- **Task statement**: Below is a set of records. Repeat them verbatim without the pictures.

Transcribed page contents:
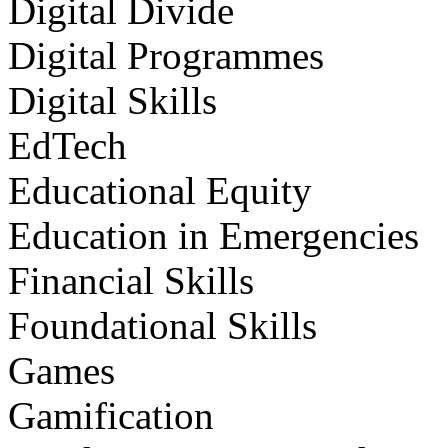
Digital Divide
Digital Programmes
Digital Skills
EdTech
Educational Equity
Education in Emergencies
Financial Skills
Foundational Skills
Games
Gamification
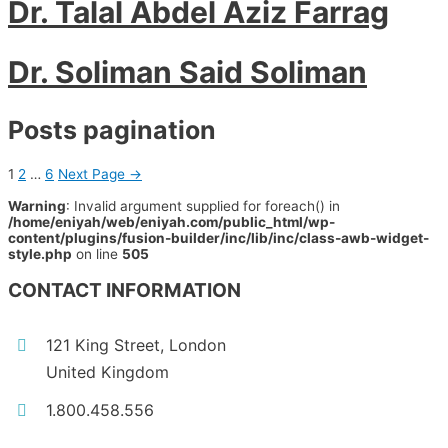
Dr. Talal Abdel Aziz Farrag
Dr. Soliman Said Soliman
Posts pagination
1
2
…
6
Next Page
→
Warning
: Invalid argument supplied for foreach() in
/home/eniyah/web/eniyah.com/public_html/wp-
content/plugins/fusion-builder/inc/lib/inc/class-awb-widget-
style.php
on line
505
CONTACT INFORMATION
121 King Street, London
United Kingdom
1.800.458.556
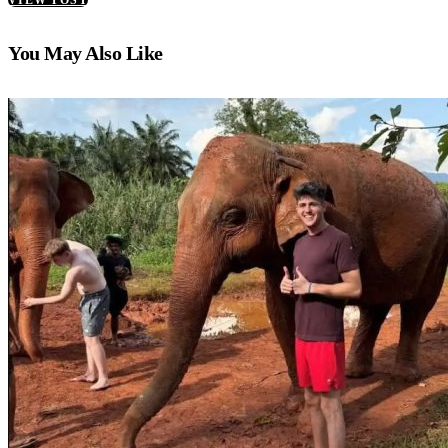
You May Also Like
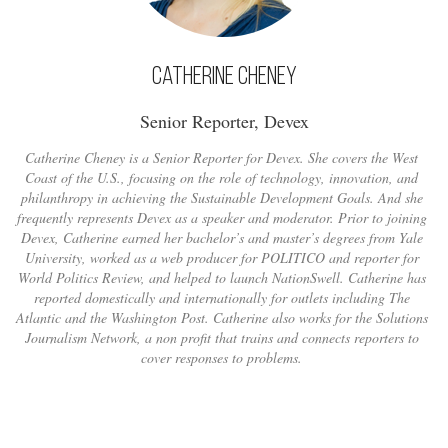
Catherine Cheney
Senior Reporter, Devex
Catherine Cheney is a Senior Reporter for Devex. She covers the West
Coast of the U.S., focusing on the role of technology, innovation, and
philanthropy in achieving the Sustainable Development Goals. And she
frequently represents Devex as a speaker and moderator. Prior to joining
Devex, Catherine earned her bachelor’s and master’s degrees from Yale
University, worked as a web producer for POLITICO and reporter for
World Politics Review, and helped to launch NationSwell. Catherine has
reported domestically and internationally for outlets including The
Atlantic and the Washington Post. Catherine also works for the Solutions
Journalism Network, a non profit that trains and connects reporters to
cover responses to problems.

- **Solution for this problem**:
Digital Divide
Digital Programmes
Digital Skills
EdTech
Educational Equity
Education in Emergencies
Financial Skills
Foundational Skills
Games
Gamification
Dr. Talal Abdel Aziz Farrag
Dr. Soliman Said Soliman
Posts pagination
1
2
…
6
Next Page
→
Warning
: Invalid argument supplied for foreach() in
/home/eniyah/web/eniyah.com/public_html/wp-
content/plugins/fusion-builder/inc/lib/inc/class-awb-widget-
style.php
on line
505
CONTACT INFORMATION
121 King Street, London
United Kingdom
1.800.458.556
You May Also Like
Catherine Cheney
Senior Reporter, Devex
Catherine Cheney is a Senior Reporter for Devex. She covers the West
Coast of the U.S., focusing on the role of technology, innovation, and
philanthropy in achieving the Sustainable Development Goals. And she
frequently represents Devex as a speaker and moderator. Prior to joining
Devex, Catherine earned her bachelor’s and master’s degrees from Yale
University, worked as a web producer for POLITICO and reporter for
World Politics Review, and helped to launch NationSwell. Catherine has
reported domestically and internationally for outlets including The
Atlantic and the Washington Post. Catherine also works for the Solutions
Journalism Network, a non profit that trains and connects reporters to
cover responses to problems.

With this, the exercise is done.